How to Find Eggs: Females lay eggs in large clutches on host plants. Look on the ventral side of leaves towards the lower portion of the host plant. The easiest way to raise this butterfly, however, is to get eggs out of females.
How to Hatch Eggs: Consolidate eggs into one container.
How to Find Caterpillars in the Field: To find gregarious pre-diapause larvae, look for webbing (almost like a spider web) on the plant. Post-diapause larvae can occasionally be found either resting at the base of the host, off the plant altogether, or feeding on host plant flowers or leaves. Finding larvae in the field can be difficult because of how common the host plant is. I have had more luck finding post-diapause larvae in the spring before their main flight than pre-diapause larvae after their main flight. Some pre-diapause larvae disperse before hibernation.

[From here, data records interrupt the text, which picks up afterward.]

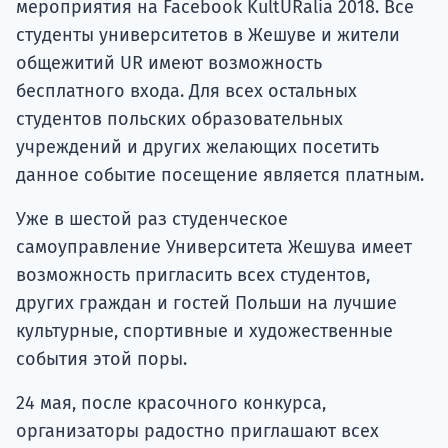
мероприятия на Facebook KultURalia 2018. Все
студенты университетов в Жешуве и жители
общежитий UR имеют возможность
бесплатного входа. Для всех остальных
студентов польских образовательных
учреждений и других желающих посетить
данное событие посещение является платным.
Уже в шестой раз студенческое
самоуправление Университета Жешува имеет
возможность пригласить всех студентов,
других граждан и гостей Польши на лучшие
культурные, спортивные и художественные
события этой поры.
24 мая, после красочного конкурса,
организаторы радостно приглашают всех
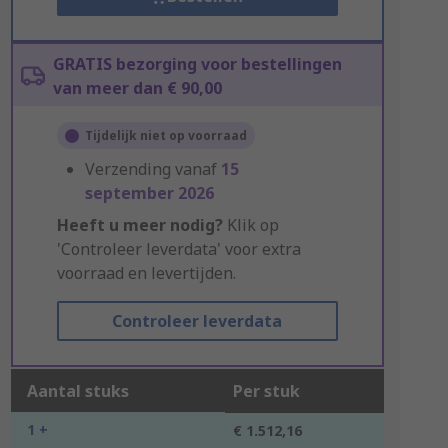
GRATIS bezorging voor bestellingen
van meer dan € 90,00
Tijdelijk niet op voorraad
Verzending vanaf
15
september 2026
Heeft u meer nodig?
Klik op
'Controleer leverdata' voor extra
voorraad en levertijden.
Controleer leverdata
Aantal stuks
Per stuk
1 +
€ 1.512,16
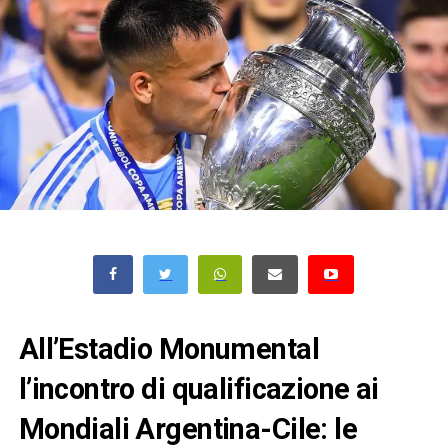
All’Estadio Monumental
l’incontro di qualificazione ai
Mondiali Argentina-Cile: le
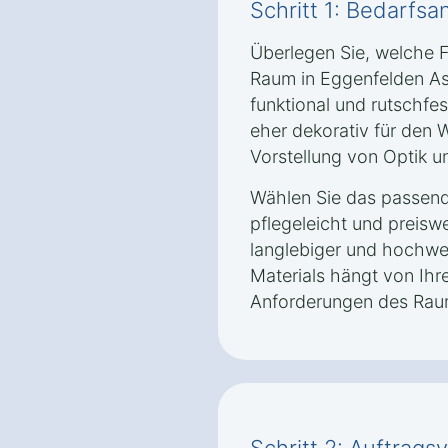
Schritt 1: Bedarfsa
Überlegen Sie, welche 
Raum in Eggenfelden As
funktional und rutschfe
eher dekorativ für den 
Vorstellung von Optik un
Wählen Sie das passende
pflegeleicht und preisw
langlebiger und hochwer
Materials hängt von Ih
Anforderungen des Rau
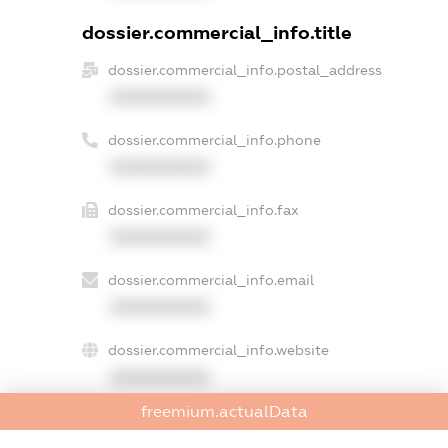
dossier.commercial_info.title
dossier.commercial_info.postal_address
XXXXXXXXXX
dossier.commercial_info.phone
XXXXXXXXXX
dossier.commercial_info.fax
XXXXXXXXXX
dossier.commercial_info.email
XXXXXXXXXX
dossier.commercial_info.website
XXXXXXXXXX
freemium.actualData
dossier.commercial_info.activity
XXXXXXXXXX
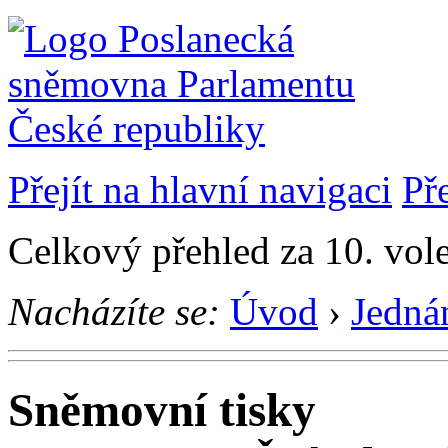
Přejít na hlavní navigaci
Př
Celkový přehled za 10. vol
Nacházíte se:
Úvod
›
Jedná
Sněmovní tisky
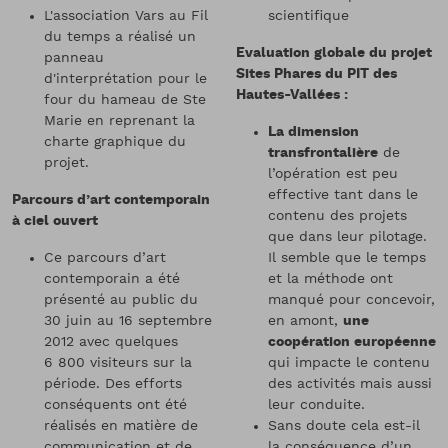
L'association Vars au Fil
scientifique
du temps a réalisé un
Evaluation globale du projet
panneau
Sites Phares du PIT des
d'interprétation pour le
Hautes-Vallées :
four du hameau de Ste
Marie en reprenant la
La dimension
charte graphique du
transfrontalière
de
projet.
l’opération est peu
effective tant dans le
Parcours d’art contemporain
contenu des projets
à ciel ouvert
que dans leur pilotage.
Ce parcours d’art
Il semble que le temps
contemporain a été
et la méthode ont
présenté au public du
manqué pour concevoir,
30 juin au 16 septembre
en amont,
une
2012 avec quelques
coopération européenne
6 800 visiteurs sur la
qui impacte le contenu
période. Des efforts
des activités mais aussi
conséquents ont été
leur conduite.
réalisés en matière de
Sans doute cela est-il
communication et de
la conséquence d’un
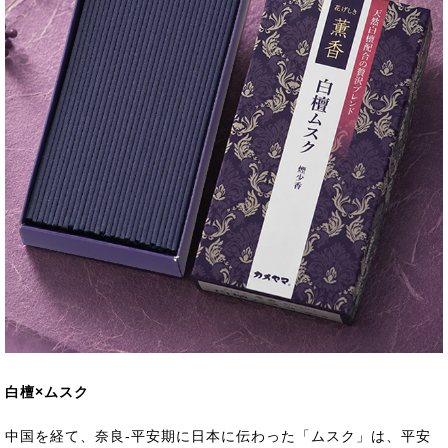
白檀×ムスク
中国を経て、奈良-平安期に日本に伝わった「ムスク」は、平安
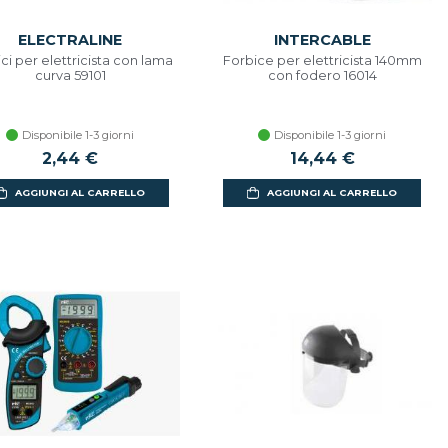
ELECTRALINE
INTERCABLE
ci per elettricista con lama
Forbice per elettricista 140mm
curva 59101
con fodero 16014
Disponibile 1-3 giorni
Disponibile 1-3 giorni
2,44 €
14,44 €
AGGIUNGI AL CARRELLO
AGGIUNGI AL CARRELLO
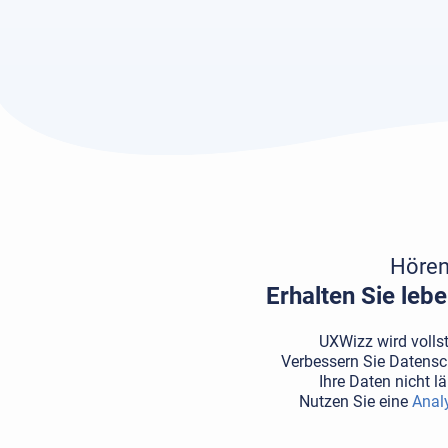
Hören 
Erhalten Sie lebe
UXWizz wird volls
Verbessern Sie Datensc
Ihre Daten nicht l
Nutzen Sie eine
Anal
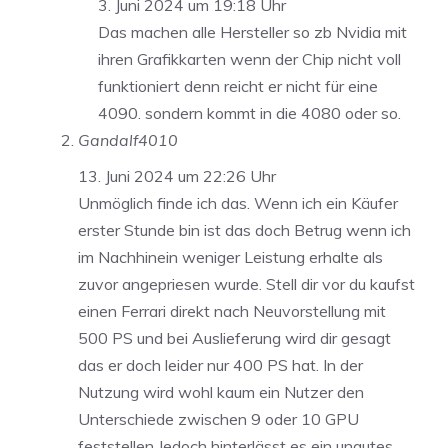
3. Juni 2024 um 19:18 Uhr
Das machen alle Hersteller so zb Nvidia mit
ihren Grafikkarten wenn der Chip nicht voll
funktioniert denn reicht er nicht für eine
4090. sondern kommt in die 4080 oder so.
Gandalf4010
13. Juni 2024 um 22:26 Uhr
Unmöglich finde ich das. Wenn ich ein Käufer
erster Stunde bin ist das doch Betrug wenn ich
im Nachhinein weniger Leistung erhalte als
zuvor angepriesen wurde. Stell dir vor du kaufst
einen Ferrari direkt nach Neuvorstellung mit
500 PS und bei Auslieferung wird dir gesagt
das er doch leider nur 400 PS hat. In der
Nutzung wird wohl kaum ein Nutzer den
Unterschiede zwischen 9 oder 10 GPU
feststellen.Jedoch hinterlässt es ein ungutes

Caterpillar setups: For pre-diapause larvae, I recommend using the open terrariums or open bucket technique. Overcrowding is not generally an issue since larvae are gregarious in nature. For post-diapause larvae, see Post-Hibernation Strategies below.
Number of Broods per Year: 1-2
Overwintering Stage: Third or Fourth Instar Larva.
Overwintering Strategies: Your Own Backyard.
Post-Hibernation Strategies: When you feed post-diapause larvae after overwintering, if you're only rearing a few caterpillars, I highly recommend isolating caterpillars from sibling caterpillars using the twin cup method (or similar) in order to avoid re-diapause--an extremely common situation with checkerspots. (See this video for more information on the twin cup method.)
Avoiding Diapause Techniques: Jacque Wolfe reports that pre-diapause larvae diapause anyway when reared under 24 hours of light. See notes below for partial success with other subspecies of Chlosyne acastus.
Disease Prevention: For post-diapause larvae, change out host plant and remove frass every two to three days using the twin cup method.
Emergence: Emergence Container
Field Notes: With regards to exposing pre-diapause larvae to 24 hours of light, Jacque Wolfe reports that of approximately 300 C. acastus dorothyi larvae reared from collected ova and first instar larvae, 92 went through to adults and 208 diapaused whereas of approximately 100 C. acastus sterope larvae obtained from live females, 17 larvae went through to adults and 87 diapaused.
Population of this and other Great Basin checkerspots can fluctuate drastically depending upon rainfall, parasitism, and other factors.